For those looking for home improvements ideas, this is the place to be, Buchanan said.
The youth commission raised $16,000 last year, and Buchanan said he hopes to raise more this weekend.
"We are shovel-ready," he said of the proposed park. This summer, a state-mandated archeological study will be done as one step toward the park's completion.
Broadalbin Town Supervisor Joe DiGiacomo, a member of the youth commission, said all the money raised goes to a fund dedicated to building the park.
"The home show is the biggest event. So far, the youth commission raised $104,000 for the park," he said.
"This is the perfect time of year to have a home show, it is spring, when people are thinking of getting out and helping with home remodeling. And the businesses love this event. They pick up three, four, and five good leads during the show," he said.
Precision Contracting has also been coming to the home show every year since the beginning. According to owner and builder John Oare, his company gets quite a lot of business from the home show, including repeat business.
"Folks came to the show last year that I met. I built them a deck and later hooked up a hot tub. This was an $18,000 project," Oare said. "Subsequently, I have done other projects for them, and I still talk to them to this day."
He said contractors want repeat business and satisfied customers. Last year, according to Oare, 75 percent of Precision Contracting's business came from the home show and through word of mouth.
"This is a great time for potential customers to ask questions directly to local business owners, and they also ask for recommendations," he said.
Wes Cox, of Hydro Pros, said he sold a hot tub within the first hour of the event Saturday.
"We get lots of leads and a lot of exposure, including from markets further away that we wouldn't reach as easily," Cox said. "We will be back next year."
Among the people who attended Saturday were Fran and Robert Miller of Caroga Lake.

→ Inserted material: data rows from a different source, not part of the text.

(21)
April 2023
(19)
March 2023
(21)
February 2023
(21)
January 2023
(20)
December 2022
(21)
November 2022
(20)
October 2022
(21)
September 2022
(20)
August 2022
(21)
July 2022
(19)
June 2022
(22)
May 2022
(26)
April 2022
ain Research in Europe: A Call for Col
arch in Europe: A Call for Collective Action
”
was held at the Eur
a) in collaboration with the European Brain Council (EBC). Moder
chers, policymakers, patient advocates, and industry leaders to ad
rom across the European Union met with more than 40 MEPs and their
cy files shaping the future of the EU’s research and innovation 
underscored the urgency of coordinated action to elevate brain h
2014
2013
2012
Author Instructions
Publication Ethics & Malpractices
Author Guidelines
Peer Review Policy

"We are just looking at some ideas. This is our first time we came to the home show," Fran Miller said.
The Broadalbin-Perth High School National Honor Society members were on hand to take orders of food and drinks to vendors and exhibitors.

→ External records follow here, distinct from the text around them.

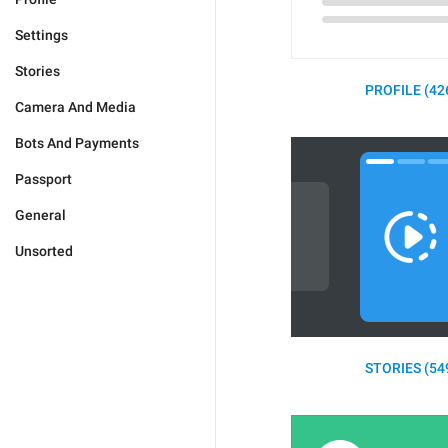
Settings
Stories
PROFILE (42
Camera And Media
Bots And Payments
Passport
General
Unsorted
STORIES (54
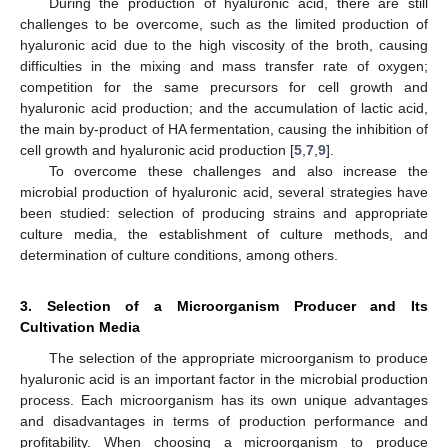
During the production of hyaluronic acid, there are still
challenges to be overcome, such as the limited production of
hyaluronic acid due to the high viscosity of the broth, causing
difficulties in the mixing and mass transfer rate of oxygen;
competition for the same precursors for cell growth and
hyaluronic acid production; and the accumulation of lactic acid,
the main by-product of HA fermentation, causing the inhibition of
cell growth and hyaluronic acid production [
5
,
7
,
9
].
To overcome these challenges and also increase the
microbial production of hyaluronic acid, several strategies have
been studied: selection of producing strains and appropriate
culture media, the establishment of culture methods, and
determination of culture conditions, among others.
3. Selection of a Microorganism Producer and Its
Cultivation Media
The selection of the appropriate microorganism to produce
hyaluronic acid is an important factor in the microbial production
process. Each microorganism has its own unique advantages
and disadvantages in terms of production performance and
profitability. When choosing a microorganism to produce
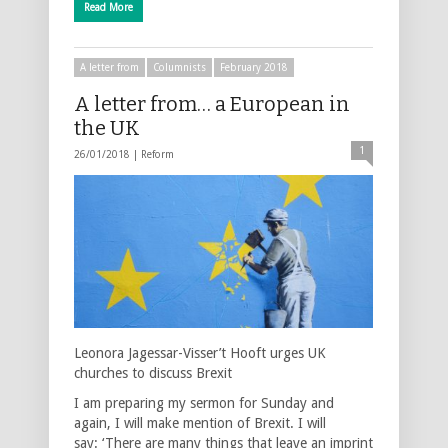
Read More
A letter from
Columnists
February 2018
A letter from… a European in
the UK
1
26/01/2018 |
Reform
Leonora Jagessar-Visser’t Hooft urges UK
churches to discuss Brexit
I am preparing my sermon for Sunday and
again, I will make mention of Brexit. I will
say: ‘There are many things that leave an imprint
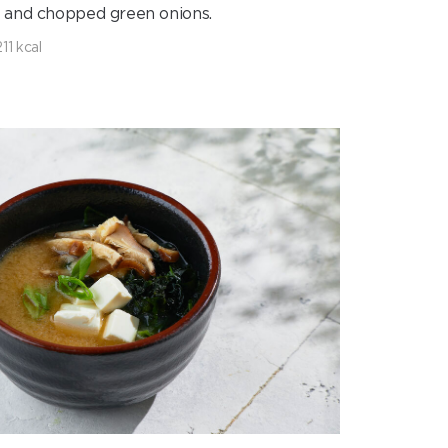
g and chopped green onions.
211 kcal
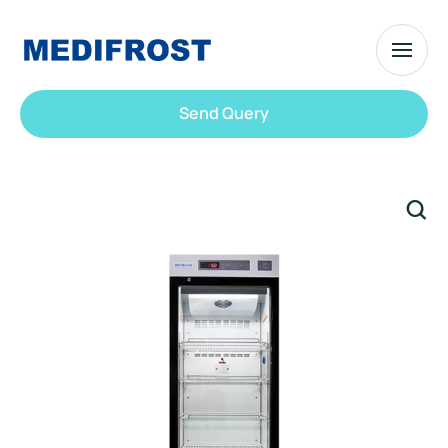
Send Query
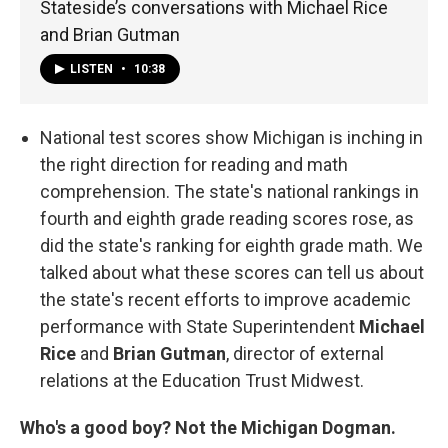
Stateside’s conversations with Michael Rice
and Brian Gutman
LISTEN
•
10:38
National test scores show Michigan is inching in
the right direction for reading and math
comprehension. The state's national rankings in
fourth and eighth grade reading scores rose, as
did the state's ranking for eighth grade math. We
talked about what these scores can tell us about
the state's recent efforts to improve academic
performance with State Superintendent
Michael
Rice
and
Brian Gutman
, director of external
relations at the Education Trust Midwest.
Who's a good boy? Not the Michigan Dogman.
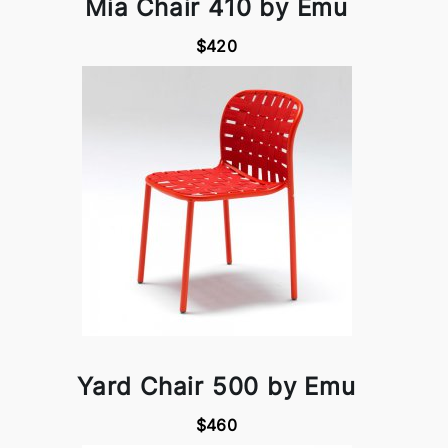
Mia Chair 410 by Emu
$420
Yard Chair 500 by Emu
$460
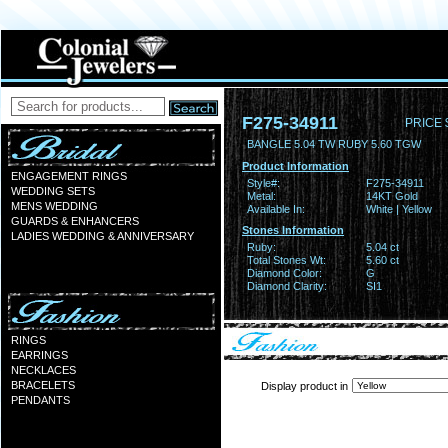
F275-34911
PRICE 
BANGLE 5.04 TW RUBY 5.60 TGW
Product Information
ENGAGEMENT RINGS
Style#:
F275-34911
WEDDING SETS
Metal:
14KT Gold
MENS WEDDING
Available In:
White | Yellow
GUARDS & ENHANCERS
Stones Information
LADIES WEDDING & ANNIVERSARY
Ruby:
5.04 ct
Total Stones Wt:
5.60 ct
Diamond Color:
G
Diamond Clarity:
SI1
RINGS
EARRINGS
NECKLACES
BRACELETS
Display product in
PENDANTS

"We love benefiting the community, and it is a lot of fun," National Honor Society student Marissa White said.
Lowe's is offering seminars and free woodworking projects for children at the event.
Laurie Tambasco of Perth represents both the Broadalbin-Perth Education Foundation and Inglenook Realty of Galway.

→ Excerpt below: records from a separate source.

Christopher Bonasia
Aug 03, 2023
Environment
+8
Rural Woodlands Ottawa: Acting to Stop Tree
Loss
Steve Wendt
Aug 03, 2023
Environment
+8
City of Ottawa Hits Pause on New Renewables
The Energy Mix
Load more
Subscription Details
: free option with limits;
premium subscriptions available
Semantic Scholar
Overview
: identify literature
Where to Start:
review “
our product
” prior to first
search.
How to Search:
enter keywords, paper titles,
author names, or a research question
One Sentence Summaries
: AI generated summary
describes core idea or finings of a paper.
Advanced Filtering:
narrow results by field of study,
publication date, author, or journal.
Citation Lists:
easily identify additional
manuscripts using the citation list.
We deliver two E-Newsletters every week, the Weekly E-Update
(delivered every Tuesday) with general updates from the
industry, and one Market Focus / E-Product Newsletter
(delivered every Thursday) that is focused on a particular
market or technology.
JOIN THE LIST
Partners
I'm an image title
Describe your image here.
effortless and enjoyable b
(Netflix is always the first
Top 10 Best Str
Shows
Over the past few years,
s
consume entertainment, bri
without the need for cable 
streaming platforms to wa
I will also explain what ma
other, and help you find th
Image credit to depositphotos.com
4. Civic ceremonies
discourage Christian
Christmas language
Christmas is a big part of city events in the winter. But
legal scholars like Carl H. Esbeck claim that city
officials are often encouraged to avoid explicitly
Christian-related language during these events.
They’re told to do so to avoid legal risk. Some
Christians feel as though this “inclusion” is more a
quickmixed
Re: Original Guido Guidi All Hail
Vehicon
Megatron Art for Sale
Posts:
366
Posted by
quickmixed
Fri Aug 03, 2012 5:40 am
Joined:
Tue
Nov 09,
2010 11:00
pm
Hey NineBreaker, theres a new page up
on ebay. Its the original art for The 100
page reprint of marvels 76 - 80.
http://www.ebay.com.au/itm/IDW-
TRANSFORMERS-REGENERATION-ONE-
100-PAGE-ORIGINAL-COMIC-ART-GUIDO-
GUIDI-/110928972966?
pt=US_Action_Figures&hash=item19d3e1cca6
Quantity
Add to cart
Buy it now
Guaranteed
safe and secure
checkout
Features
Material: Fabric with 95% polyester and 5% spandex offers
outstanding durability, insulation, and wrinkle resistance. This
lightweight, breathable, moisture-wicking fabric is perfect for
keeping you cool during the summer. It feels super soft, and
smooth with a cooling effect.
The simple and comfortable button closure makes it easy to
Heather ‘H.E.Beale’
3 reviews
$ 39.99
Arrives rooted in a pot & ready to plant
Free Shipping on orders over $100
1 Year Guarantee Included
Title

"We are a group of parents and grandparents who find ways to give back to everyone within the community," she said.
Grants from $500 to $2,000 are given out each year by the Broadalbin-Perth Education Foundation.
Solar City Senior Sales Consultant Charlie Noury said this was the first time his company was involved in the home show, at the suggestion of a client.
"This is a great place to invite people to take a look at solar," Noury said.
Solar City installs solar panel systems for residences.
"We love networking with other local businesses, and we've referred people to other businesses," he said.
"We love small local shows, and I am sure we will be back again next year," Noury said.
Sacandaga Stove & Chimney of Johnstown is at the show for the fourth year.
"This is a great place for a sense of community," Josh Mormile said. "Every year, we see fresh faces and familiar faces ... It is great any time you can get out in the community."
Some vendors donated prizes for a raffle that will be drawn at 4 p.m. today. The Easter Bunny also was expected to make an appearance today.